- Data shown

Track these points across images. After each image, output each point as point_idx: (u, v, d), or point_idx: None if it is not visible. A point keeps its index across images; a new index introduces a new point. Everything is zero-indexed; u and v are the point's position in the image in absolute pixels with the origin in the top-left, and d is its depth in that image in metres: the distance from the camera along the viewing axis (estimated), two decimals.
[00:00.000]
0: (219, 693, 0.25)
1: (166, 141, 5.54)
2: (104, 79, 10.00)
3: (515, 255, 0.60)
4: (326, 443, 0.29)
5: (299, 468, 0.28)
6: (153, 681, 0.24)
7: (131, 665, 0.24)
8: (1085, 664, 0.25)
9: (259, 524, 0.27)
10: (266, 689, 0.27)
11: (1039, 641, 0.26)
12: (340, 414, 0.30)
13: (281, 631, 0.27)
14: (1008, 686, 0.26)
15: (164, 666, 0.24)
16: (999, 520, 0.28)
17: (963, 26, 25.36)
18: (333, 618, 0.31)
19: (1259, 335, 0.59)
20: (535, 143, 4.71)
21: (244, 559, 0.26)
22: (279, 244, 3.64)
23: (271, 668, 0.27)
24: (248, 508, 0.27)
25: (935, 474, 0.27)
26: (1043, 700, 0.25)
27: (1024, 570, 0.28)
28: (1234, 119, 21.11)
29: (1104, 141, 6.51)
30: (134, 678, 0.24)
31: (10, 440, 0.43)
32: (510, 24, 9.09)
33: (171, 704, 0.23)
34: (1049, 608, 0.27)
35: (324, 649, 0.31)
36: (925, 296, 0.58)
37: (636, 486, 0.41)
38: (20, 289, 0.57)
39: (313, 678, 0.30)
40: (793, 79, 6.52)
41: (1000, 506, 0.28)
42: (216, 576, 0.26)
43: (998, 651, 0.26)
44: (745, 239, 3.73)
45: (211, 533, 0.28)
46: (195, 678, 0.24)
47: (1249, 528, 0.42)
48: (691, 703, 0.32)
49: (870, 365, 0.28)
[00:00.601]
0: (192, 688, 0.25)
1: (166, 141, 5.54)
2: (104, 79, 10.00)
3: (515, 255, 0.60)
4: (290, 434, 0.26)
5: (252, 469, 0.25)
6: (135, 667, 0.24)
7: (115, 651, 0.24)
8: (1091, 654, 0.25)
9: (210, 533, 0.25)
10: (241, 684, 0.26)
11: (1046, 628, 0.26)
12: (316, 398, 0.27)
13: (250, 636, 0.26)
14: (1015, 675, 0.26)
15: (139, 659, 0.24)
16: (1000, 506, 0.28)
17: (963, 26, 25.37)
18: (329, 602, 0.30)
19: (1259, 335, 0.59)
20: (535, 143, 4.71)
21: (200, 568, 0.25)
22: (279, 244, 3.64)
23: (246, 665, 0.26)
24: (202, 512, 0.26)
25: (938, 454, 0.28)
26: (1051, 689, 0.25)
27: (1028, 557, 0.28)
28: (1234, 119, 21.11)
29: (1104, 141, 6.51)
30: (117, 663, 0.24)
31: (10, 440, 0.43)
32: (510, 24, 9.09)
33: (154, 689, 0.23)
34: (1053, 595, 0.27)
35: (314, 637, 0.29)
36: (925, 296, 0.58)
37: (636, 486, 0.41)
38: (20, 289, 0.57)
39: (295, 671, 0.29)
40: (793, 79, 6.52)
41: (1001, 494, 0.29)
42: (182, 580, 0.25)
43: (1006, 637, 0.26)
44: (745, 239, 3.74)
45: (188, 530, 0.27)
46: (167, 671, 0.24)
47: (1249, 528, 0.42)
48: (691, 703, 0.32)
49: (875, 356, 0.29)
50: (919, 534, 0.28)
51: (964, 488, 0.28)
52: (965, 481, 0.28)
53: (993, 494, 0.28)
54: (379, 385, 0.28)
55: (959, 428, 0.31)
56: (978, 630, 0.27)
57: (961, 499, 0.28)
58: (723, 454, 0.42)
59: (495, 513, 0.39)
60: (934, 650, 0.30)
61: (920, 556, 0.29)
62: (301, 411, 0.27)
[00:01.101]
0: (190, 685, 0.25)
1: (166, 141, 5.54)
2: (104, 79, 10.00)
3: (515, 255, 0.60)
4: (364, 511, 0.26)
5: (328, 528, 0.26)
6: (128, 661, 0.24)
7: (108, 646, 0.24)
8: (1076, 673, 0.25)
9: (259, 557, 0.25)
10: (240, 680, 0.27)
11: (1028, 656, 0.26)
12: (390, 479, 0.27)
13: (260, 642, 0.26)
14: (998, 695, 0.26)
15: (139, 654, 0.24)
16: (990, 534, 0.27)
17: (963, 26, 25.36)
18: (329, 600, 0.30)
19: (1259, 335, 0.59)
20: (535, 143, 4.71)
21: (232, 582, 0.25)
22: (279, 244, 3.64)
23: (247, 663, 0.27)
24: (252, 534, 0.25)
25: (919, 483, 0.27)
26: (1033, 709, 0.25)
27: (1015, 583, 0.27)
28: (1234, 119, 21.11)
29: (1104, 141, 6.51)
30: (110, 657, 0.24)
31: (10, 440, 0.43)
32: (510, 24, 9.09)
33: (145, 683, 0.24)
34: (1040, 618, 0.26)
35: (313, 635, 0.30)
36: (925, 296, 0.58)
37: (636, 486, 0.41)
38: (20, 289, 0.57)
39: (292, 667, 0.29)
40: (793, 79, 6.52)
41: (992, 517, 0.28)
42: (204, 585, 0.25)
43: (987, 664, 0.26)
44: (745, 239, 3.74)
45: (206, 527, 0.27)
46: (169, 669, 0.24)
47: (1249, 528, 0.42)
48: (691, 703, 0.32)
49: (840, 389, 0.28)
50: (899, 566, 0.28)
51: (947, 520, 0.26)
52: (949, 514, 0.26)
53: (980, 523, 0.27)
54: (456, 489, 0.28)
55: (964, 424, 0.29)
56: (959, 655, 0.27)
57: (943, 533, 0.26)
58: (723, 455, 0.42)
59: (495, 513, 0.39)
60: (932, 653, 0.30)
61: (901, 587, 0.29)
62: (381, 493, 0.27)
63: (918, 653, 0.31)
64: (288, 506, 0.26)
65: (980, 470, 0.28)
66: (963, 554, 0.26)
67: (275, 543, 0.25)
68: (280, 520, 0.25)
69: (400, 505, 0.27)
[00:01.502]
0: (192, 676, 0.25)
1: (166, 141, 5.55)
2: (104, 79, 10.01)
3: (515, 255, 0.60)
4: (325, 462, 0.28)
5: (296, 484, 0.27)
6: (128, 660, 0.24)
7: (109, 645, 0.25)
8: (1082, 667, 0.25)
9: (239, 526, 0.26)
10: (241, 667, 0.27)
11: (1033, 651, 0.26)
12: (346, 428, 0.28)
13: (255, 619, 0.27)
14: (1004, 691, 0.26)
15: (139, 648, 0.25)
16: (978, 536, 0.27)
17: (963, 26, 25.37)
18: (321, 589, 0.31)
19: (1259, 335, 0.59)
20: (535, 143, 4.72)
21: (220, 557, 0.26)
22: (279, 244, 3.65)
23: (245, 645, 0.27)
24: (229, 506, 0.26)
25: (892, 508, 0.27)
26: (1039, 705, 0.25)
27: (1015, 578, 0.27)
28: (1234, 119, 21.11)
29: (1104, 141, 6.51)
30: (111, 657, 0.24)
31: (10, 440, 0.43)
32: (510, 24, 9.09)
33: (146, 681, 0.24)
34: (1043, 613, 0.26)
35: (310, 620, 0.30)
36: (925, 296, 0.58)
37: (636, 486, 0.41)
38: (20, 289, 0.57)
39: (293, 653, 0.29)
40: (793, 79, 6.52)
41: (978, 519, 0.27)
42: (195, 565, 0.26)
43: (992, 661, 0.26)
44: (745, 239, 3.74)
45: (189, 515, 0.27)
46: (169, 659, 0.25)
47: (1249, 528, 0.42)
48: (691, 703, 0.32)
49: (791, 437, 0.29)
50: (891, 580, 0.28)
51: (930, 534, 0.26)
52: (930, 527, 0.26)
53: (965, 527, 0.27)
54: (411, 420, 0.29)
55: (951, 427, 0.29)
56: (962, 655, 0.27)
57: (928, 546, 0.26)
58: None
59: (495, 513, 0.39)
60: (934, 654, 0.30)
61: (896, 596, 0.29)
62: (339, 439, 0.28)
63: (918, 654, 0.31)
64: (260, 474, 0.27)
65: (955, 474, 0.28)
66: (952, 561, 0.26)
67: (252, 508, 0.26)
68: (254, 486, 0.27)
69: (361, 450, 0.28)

- What to produce
Of the lines above, extract only those from the line with "7: (131, 665, 0.24)" to the line with "49: (870, 365, 0.28)", both included, exactly as written.

- Reply
7: (131, 665, 0.24)
8: (1085, 664, 0.25)
9: (259, 524, 0.27)
10: (266, 689, 0.27)
11: (1039, 641, 0.26)
12: (340, 414, 0.30)
13: (281, 631, 0.27)
14: (1008, 686, 0.26)
15: (164, 666, 0.24)
16: (999, 520, 0.28)
17: (963, 26, 25.36)
18: (333, 618, 0.31)
19: (1259, 335, 0.59)
20: (535, 143, 4.71)
21: (244, 559, 0.26)
22: (279, 244, 3.64)
23: (271, 668, 0.27)
24: (248, 508, 0.27)
25: (935, 474, 0.27)
26: (1043, 700, 0.25)
27: (1024, 570, 0.28)
28: (1234, 119, 21.11)
29: (1104, 141, 6.51)
30: (134, 678, 0.24)
31: (10, 440, 0.43)
32: (510, 24, 9.09)
33: (171, 704, 0.23)
34: (1049, 608, 0.27)
35: (324, 649, 0.31)
36: (925, 296, 0.58)
37: (636, 486, 0.41)
38: (20, 289, 0.57)
39: (313, 678, 0.30)
40: (793, 79, 6.52)
41: (1000, 506, 0.28)
42: (216, 576, 0.26)
43: (998, 651, 0.26)
44: (745, 239, 3.73)
45: (211, 533, 0.28)
46: (195, 678, 0.24)
47: (1249, 528, 0.42)
48: (691, 703, 0.32)
49: (870, 365, 0.28)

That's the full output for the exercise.